India predictably won the Test series against Sri Lanka. The Indian batting side looked omnipotent against the weak Lankan bowling. Shikhar Dhawan, Murali Vijay, Cheteshwar Pujara and the flamboyant Rohit Sharma made merry of an attack that did not have the sting to bother them. The most outstanding, however, was captain Virat Kohli. He had a dream series with two scintillating double centuries and a classy century. He was outstanding not just because of his stroke-play but also because of his fitness in making the runs. He was a bundle of energy and one hoped that the same energy had filtered into Indian bowling, which by the 5th day of the last Test match looked tired and complacent.
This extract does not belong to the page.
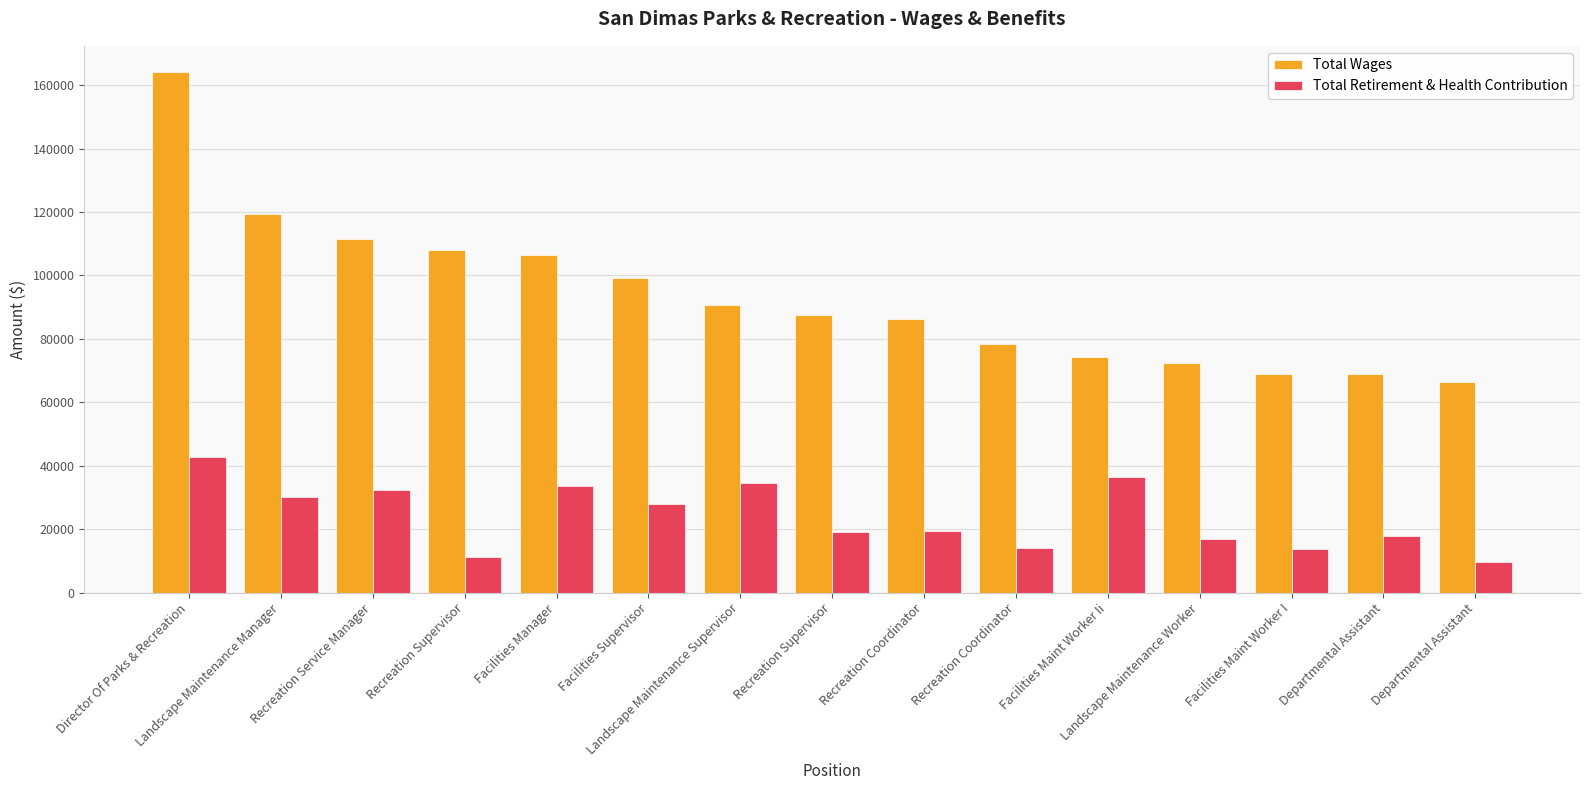

What are all the series names shown in the legend?

Total Wages, Total Retirement & Health Contribution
Delhi was a batsman’s dream wicket, but it’s on a surface such as this, that the class of a bowler is judged. To be bowling on a rank turner or a completely worn out wicket and getting batsmen out requires very little skill at the top level. Achieving success on a wicket that has very little to offer to the bowler requires skill in the art of flight and deception for spinners and speed and the ability to cut the ball off the wicket for the fast bowlers. Reverse swing is also an important weapon for a speedster, but to be bowling it at less than 135 kms gives a batsman enough time to adjust. The Indian bowling attack missed a wrist spinner and Kuldeep Yadav would have been ideal in conditions such as these.
The Indian selectors have once again faltered in not selecting a wrist spinner for India’s tour to South Africa early next month. The Proteas are weak to leg or chinaman bowlers and India have missed a cue there for not selecting one. The Indian selectors are presuming that the wickets in South Africa would be specially prepared for their fast bowlers and six fast bowlers is one too many for a team. Perhaps they believe that having extra bowlers would be useful in net practice.
Unfortunately, the only disappointment in the Indian batting line-up was Ajinkya Rahane. The Mumbai batsman has repeatedly proved himself overseas. He has made centuries at all the important cricket centres abroad but may find himself side-lined in the initial Test matches in South Africa. If this happens India’s close-in fielding will truly miss his presence.
An area that still remains an Achilles heel for India is their fielding and catching close to the wicket. The last Test match was a win, if the Indian side hadn’t dropped the slip catches. The team, without Rahane in the close-in coterie, will expose its weakness even further.
The Indian team is being subjected to a fitness regime that does make them look leaner and fitter than any other side of the past. The yo-yo test is a good indicator of that, but in the end the mastery of batting, bowling and fielding overshadows a six-pack physique. One can only better oneself by bowling and batting endlessly in the nets. In fielding, one can improve their agility and reflexes through plenty of catches and practice. But how can a fielder practicing with gloves on ever get the feel of the ball hitting his palm or fingers? The brain has to be trained to ensure that the fingers close with the right amount of softness when a catch comes speedily in the slip and gully region and this can only be accomplished by enduring pain. Protection such as gloves can never give that feel. Just like a runner, who is used to running only with shoes on, would struggle immensely if he is made to run barefoot. A close-in fielder needs to simulate every possible option that may come his way during practice. His hand eye co-ordination while taking a catch one-handed, a new or wet ball, a ruffed and soft ball all have a different feel to it and clearly one does not see the present Indian cricketers spending time to hone this skill.
Unfortunately, getting runs and wickets seem to be the only criteria to get into the Indian side. Rather than worrying about yo-yo tests, it is important to improve and analyse the agility and reaction time of players. The Australian Cricket Board has been smart to foresee the importance of quick reaction time. They got Usain Bolt for a session with their players. The game of cricket is played mostly in less than 30 yards. It is not a marathon, it needs instant movement and quick reaction time in a calm manner. The first two steps or movements are important. This basic understanding is sometimes forgotten by trainers and players. That is why two great rather stout slip fielders, Colin Cowdrey and Bobby Simpson were marveled at. They rarely missed catches and took some outstanding ones as well. India’s 1983 World Cup win is known for many gritty performances and the wonderful catch by Kapil Dev as well. What one forgets are the three cool and calm catches taken by Sunil Gavaskar. If he had dropped even one of them, the match may have had a different tale.